Supplied passage:
⟨

# 942 Daily schedule



## paco (Apr 28, 2005)

In my daily schedule I have shows that I or my grand children recorded months ago. I deleted them but they still show up. How can I remove those shows so they don't show up in the daily schedule. It's annoying to me.


----------



## Mike D-CO5 (Mar 12, 2003)

Eliminate the timers themselves. 

Hit the dvr button twice till the schedule comes up . Select the show in the schedule ,when the screen pops up for options, timer, etc, select the timer button , then delete and that timer should be gone.


----------



## paco (Apr 28, 2005)

Thanks Mike when I get home I will try that and let you know


----------



## paco (Apr 28, 2005)

Hi Mike, happy 4th. Mike I tried what you suggested and the timers , dish pass, etc. showed but no options. I already deleted those programs showing in the daily schedule. I just would like the daily schedule not to show programs that I will never watch again. To me it's like a computer after a while you want to delete files you will never use. Hope you can help.


----------



## Mark Lamutt (Mar 24, 2002)

Paco - are you talking about your DVR list, rather than the Daily Schedule? If so, just select the items you want to delete and delete them. If you are talking about timers, from the Daily Schedule page, select the Timers option. Find the timer that is set to record the show that you don't want to record anymore, and delete it. That's all you have to do.


----------



## sfgtwsac (Jun 10, 2005)

⟩

Provided information:
⟨

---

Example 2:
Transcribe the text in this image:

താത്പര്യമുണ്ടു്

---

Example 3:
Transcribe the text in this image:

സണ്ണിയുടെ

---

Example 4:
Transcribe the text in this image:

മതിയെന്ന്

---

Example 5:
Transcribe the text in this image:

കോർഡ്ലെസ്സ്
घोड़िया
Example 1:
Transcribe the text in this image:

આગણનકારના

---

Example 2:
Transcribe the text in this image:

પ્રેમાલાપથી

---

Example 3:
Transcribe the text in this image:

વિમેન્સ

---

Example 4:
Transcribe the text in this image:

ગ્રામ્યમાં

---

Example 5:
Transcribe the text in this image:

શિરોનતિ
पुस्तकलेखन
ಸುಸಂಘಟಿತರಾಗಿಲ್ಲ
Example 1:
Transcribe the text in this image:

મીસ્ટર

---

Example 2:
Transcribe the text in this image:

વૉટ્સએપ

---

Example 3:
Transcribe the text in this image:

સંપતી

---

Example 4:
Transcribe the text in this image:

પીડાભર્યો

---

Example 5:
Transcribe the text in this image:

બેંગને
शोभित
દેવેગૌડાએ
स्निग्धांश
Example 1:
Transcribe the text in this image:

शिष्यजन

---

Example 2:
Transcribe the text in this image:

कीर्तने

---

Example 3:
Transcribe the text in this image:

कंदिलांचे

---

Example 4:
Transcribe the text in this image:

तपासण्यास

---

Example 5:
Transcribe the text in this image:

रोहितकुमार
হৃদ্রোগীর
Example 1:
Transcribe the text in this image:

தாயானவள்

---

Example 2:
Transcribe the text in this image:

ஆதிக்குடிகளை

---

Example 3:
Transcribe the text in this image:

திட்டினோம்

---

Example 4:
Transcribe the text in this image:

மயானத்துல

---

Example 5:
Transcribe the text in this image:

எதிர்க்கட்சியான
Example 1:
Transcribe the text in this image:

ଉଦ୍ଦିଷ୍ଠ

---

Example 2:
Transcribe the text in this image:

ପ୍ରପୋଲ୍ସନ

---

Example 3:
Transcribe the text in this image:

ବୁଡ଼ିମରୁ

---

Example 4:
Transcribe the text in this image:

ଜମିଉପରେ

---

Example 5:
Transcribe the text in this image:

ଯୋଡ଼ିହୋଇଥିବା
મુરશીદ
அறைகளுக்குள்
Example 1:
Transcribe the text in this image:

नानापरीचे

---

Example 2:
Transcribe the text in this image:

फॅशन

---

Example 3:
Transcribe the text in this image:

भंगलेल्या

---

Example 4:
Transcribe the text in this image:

⟩

Problems and tasks:
A. Output the listing from its first line through the line containing "પ્રેમાલાપથી" as a JSON list of strings, one string per line, omitting blank lines.
B. Write what comes next in the forum thread about the 942 daily schedule, picking up after its final line.
The forum thread and the listing come from unrelated sources.

Written answers:
A.
[
  "---",
  "Example 2:",
  "Transcribe the text in this image:",
  "താത്പര്യമുണ്ടു്",
  "---",
  "Example 3:",
  "Transcribe the text in this image:",
  "സണ്ണിയുടെ",
  "---",
  "Example 4:",
  "Transcribe the text in this image:",
  "മതിയെന്ന്",
  "---",
  "Example 5:",
  "Transcribe the text in this image:",
  "കോർഡ്ലെസ്സ്",
  "घोड़िया",
  "Example 1:",
  "Transcribe the text in this image:",
  "આગણનકારના",
  "---",
  "Example 2:",
  "Transcribe the text in this image:",
  "પ્રેમાલાપથી"
]

B.
Mark,

I have followed the above directions, but the timers for the old programs that still appear in the daily schedule have already been deleted. Nevertheless, the program still shows in the daily schedule. I should also mention that these events were also deleted from the DVR list. Should I hard or soft reboot? Or am I missing something.


----------



## Mark Lamutt (Mar 24, 2002)

Yeah, I guess try rebooting...you deleted the timers, but they are still showing up to be recorded in the future in your daily schedule? Is that what you're saying?


----------



## sfgtwsac (Jun 10, 2005)

Mark, 

Thanks for getting back to me, I've been out of town. Let me explain a bit more about my problem. The daily schedule stretches back multiple days weeks, etc. The timers associated with programs recorded in the past are no longer present. Nevertheless, the programs continue to be listed in the daily schedule's past history listing. I simply cannot delete any old programs from the daily schedule.

But now I have more annoying daily schedule issues. For example, whenever I go to the daily schedule it starts on last Friday rather than the current day, more recent days are sometimes listed above and below last Friday. 

Further it constantly lists future programs even after the timer has been deleted for that program. So for example, I set it to record all the tour de france viewings. But then I decided I didn't want that because of the number of replays. So I deleted the "All" timer for the event. But it's still in the daily schedule. Moreover, it doesn't even show those entries as skipped, instead it continues to record the shows just like the timer was still active. When I investigated further by Turing to bring up the timer menu for the future recording that was still active (i.e., not skipped), all of the sudden it was list like a 100 tour de france entries, but I couldn't seem to delete them. Moreover, the program title information that normally appears above the timers was all gibberish.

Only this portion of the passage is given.